[Excerpt provided Boundary: Start]

Friendly reminder: no rule in D&D mandates your character's alignment, and no class is restricted to certain alignments. You determine your character's moral compass. I see discussions that refer to such rules, yet they don't exist in 5th edition D&D.

Your character's alignment in D&D doesn't prescribe their behavior. Alignment describes inclinations. It's a roleplaying tool, like flaws, bonds, and ideals. If any of those tools don't serve your group's bliss, don't use them. The game's system doesn't rely on those tools.

D&D has general rules and exceptions to those rules. For example, you choose whatever alignment you want for your character at creation (general rule). There are a few magic items and other transformative effects that might affect a character's alignment (exceptions).

Want a benevolent green dragon in your D&D campaign or a sweet werewolf candlemaker? Do it. The rule in the Monster Manual is that the DM determines a monster's alignment. The DM plays that monster. The DM decides who that monster is in play.

[Excerpt provided Boundary: End]

Prompt A: Using the passage on D&D alignment, mark each statement yes or no and quote the words that settle it. (i) In 5th edition D&D, some classes are restricted to certain alignments. (ii) Some magic items might affect a character's alignment. (iii) Under the Monster Manual rule, a monster's alignment is fixed by the book, not by the DM.
Prompt B: Name every roleplaying tool that the passage on D&D alignment mentions.
Prompt C: Extend the passage on D&D alignment past its final sentence.

[Information Boundary: Start]

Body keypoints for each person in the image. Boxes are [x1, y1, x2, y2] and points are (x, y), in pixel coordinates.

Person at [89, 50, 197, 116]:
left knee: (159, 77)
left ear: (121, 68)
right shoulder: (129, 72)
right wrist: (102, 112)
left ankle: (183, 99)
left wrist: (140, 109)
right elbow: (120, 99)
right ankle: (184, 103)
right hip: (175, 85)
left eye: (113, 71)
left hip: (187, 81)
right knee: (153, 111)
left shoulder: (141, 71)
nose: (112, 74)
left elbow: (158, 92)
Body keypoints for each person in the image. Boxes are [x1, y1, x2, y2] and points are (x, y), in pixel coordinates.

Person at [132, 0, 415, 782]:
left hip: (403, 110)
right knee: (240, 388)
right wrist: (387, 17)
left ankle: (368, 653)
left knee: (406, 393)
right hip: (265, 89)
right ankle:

[Information Boundary: End]

Your response A:
(i) No: "no class is restricted to certain alignments."
(ii) Yes: "There are a few magic items and other transformative effects that might affect a character's alignment (exceptions)."
(iii) No: "The rule in the Monster Manual is that the DM determines a monster's alignment."

Your response B: Alignment, flaws, bonds, ideals

Your response C:
Regarding a D&D monster's alignment, here's the general rule from the Monster Manual: "The alignment specified in a monster's stat block is the default. Feel free to depart from it and change a monster's alignment to suit the needs of your campaign."

"What about the Oathbreaker? It says you have to be evil." The Oathbreaker is a paladin subclass (not a class) designed for NPCs. If your DM lets you use it, you're already being experimental, so if you want to play a kindhearted Oathbreaker, follow your bliss!

"Why are player characters punished for changing their alignment?" There is no general system in 5th-edition D&D for changing your alignment and there are no punishments or rewards in the core rules for changing it. You can just change it. Older editions had such rules.

Even though the rules of 5th-edition D&D state that players and DMs determine alignment, the suggested alignments in our books have undeniably caused confusion. That's why future books will ditch such suggestions for player characters and reframe such things for the DM.

"What about the werewolf's curse of lycanthropy? It makes you evil like the werewolf." The DM determines the alignment of the werewolf. For example, the werewolf you face might be a sweetheart. The alignment in a stat block is a suggestion to the DM, nothing more.

"What about demons, devils, and angels in D&D? Their alignments can't change." They can change. The default story makes the mythological assumptions we expect, but the Monster Manual tells the DM to change any monster's alignment without hesitation to serve the campaign.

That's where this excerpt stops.